3. Seek out a teacher who wants to work with individuals who are serious about concentrating on their internal practice. If you care about balancing your body, then find a teacher who cares about being calm and steady, who also cares about being in a state of equilibrium with nature. If you want to open your energy channels, then find teachers who make their emotions clear and nonreactive. Most importantly, find a teacher who is serious about calming and soothing their students’ hearts and minds.
These are the riches of Tai Chi and you want to find a teacher who will help you to discover the riches inside your body, inside your being.
Do you want to learn Tai Chi as a martial art?
Do you want to learn Tai Chi to stay healthy?
Or do you want to learn Tai Chi as a spiritual and philosophical tradition, which emphasizes living in harmony with the Tao?
I offer free tips and learning on my social media channels, like my LINKEDIN channel.
Consider learning Tai Chi from an instructor in your neighborhood where it is possible to show up locally in-person.

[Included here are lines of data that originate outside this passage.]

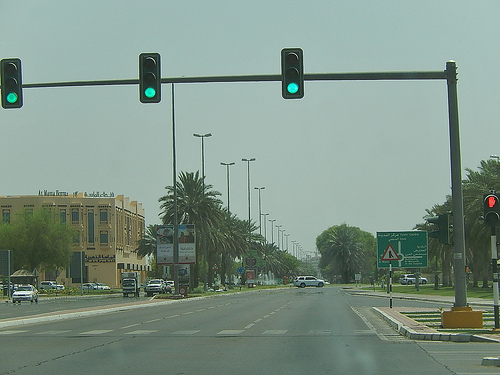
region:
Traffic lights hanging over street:
[0, 33, 360, 114]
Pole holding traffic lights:
[436, 53, 473, 330]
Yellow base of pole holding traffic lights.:
[433, 298, 490, 333]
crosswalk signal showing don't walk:
[477, 180, 498, 241]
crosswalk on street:
[1, 312, 389, 352]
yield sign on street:
[380, 240, 402, 310]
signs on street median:
[147, 211, 199, 269]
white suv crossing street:
[287, 263, 334, 291]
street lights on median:
[188, 120, 278, 237]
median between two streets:
[9, 300, 149, 334]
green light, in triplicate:
[1, 33, 485, 333]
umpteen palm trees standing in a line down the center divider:
[137, 175, 319, 301]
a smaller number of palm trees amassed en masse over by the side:
[405, 157, 497, 290]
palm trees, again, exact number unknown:
[316, 216, 391, 293]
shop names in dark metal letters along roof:
[30, 183, 116, 201]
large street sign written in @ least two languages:
[375, 227, 427, 294]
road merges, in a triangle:
[375, 241, 408, 312]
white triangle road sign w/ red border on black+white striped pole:
[377, 243, 402, 308]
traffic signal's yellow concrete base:
[433, 301, 488, 333]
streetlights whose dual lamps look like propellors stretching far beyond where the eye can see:
[187, 126, 322, 290]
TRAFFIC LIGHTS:
[0, 48, 318, 113]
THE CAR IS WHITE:
[11, 278, 50, 322]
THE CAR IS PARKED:
[3, 277, 50, 311]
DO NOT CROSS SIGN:
[468, 180, 499, 221]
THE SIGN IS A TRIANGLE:
[380, 244, 400, 270]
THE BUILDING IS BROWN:
[5, 180, 155, 312]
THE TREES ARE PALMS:
[161, 171, 313, 293]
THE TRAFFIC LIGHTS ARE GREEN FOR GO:
[3, 45, 313, 111]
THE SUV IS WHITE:
[292, 273, 330, 293]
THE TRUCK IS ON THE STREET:
[116, 266, 142, 300]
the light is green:
[0, 58, 37, 114]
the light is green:
[139, 83, 158, 108]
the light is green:
[276, 75, 308, 100]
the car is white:
[283, 266, 343, 299]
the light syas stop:
[473, 193, 497, 215]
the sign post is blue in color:
[380, 228, 434, 268]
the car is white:
[16, 282, 35, 304]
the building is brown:
[11, 188, 150, 286]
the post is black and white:
[383, 265, 398, 308]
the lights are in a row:
[178, 176, 325, 289]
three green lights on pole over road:
[0, 37, 384, 372]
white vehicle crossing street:
[248, 242, 355, 337]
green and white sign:
[370, 222, 460, 277]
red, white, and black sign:
[370, 236, 410, 268]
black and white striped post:
[373, 241, 409, 318]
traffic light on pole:
[419, 200, 487, 339]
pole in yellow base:
[418, 231, 490, 339]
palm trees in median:
[97, 166, 304, 313]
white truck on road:
[67, 254, 149, 315]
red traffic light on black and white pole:
[469, 185, 498, 322]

If there isn’t a teacher in your area you don’t enjoy learning from, then consider taking ONLINE TAI CHI CLASSES. I offer online classes for you to take from anywhere.
Let’s end by doing a quick flow. It’s easier to follow along with my YouTube video for this portion. The video is at the top of this post.
Stand with your feet shoulder-width apart. Energize the fingers up and exhale. Relax back down. Energize the fingers, and relax back down.
Exhale all the way. Drop into your left foot. Energize ward off right.
Exhale all the way. Drop into your right foot. Energize ward off left.
Exhale all the way. Drop into your left foot. Energize one hand up one hand down.
Exhale, relax and energize. One hand up, one hand down.
Exhale drop, and energize.
Exhale drop, and energize.
Exhale into your left foot. Then energize with your right.
Shift your weight from right to left and then left to right.
Find yourself in this flow state. Up and then down.
Energize and de-energize.
Find yourself in this flow state of the beautiful movements of the Tai Chi form.